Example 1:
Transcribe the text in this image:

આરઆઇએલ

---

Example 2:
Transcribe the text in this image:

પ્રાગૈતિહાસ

#####

All of the entries are to be transcribed exactly.

| Problem solution |
Example 1:
Transcribe the text in this image:

આરઆઇએલ

---

Example 2:
Transcribe the text in this image:

પ્રાગૈતિહાસ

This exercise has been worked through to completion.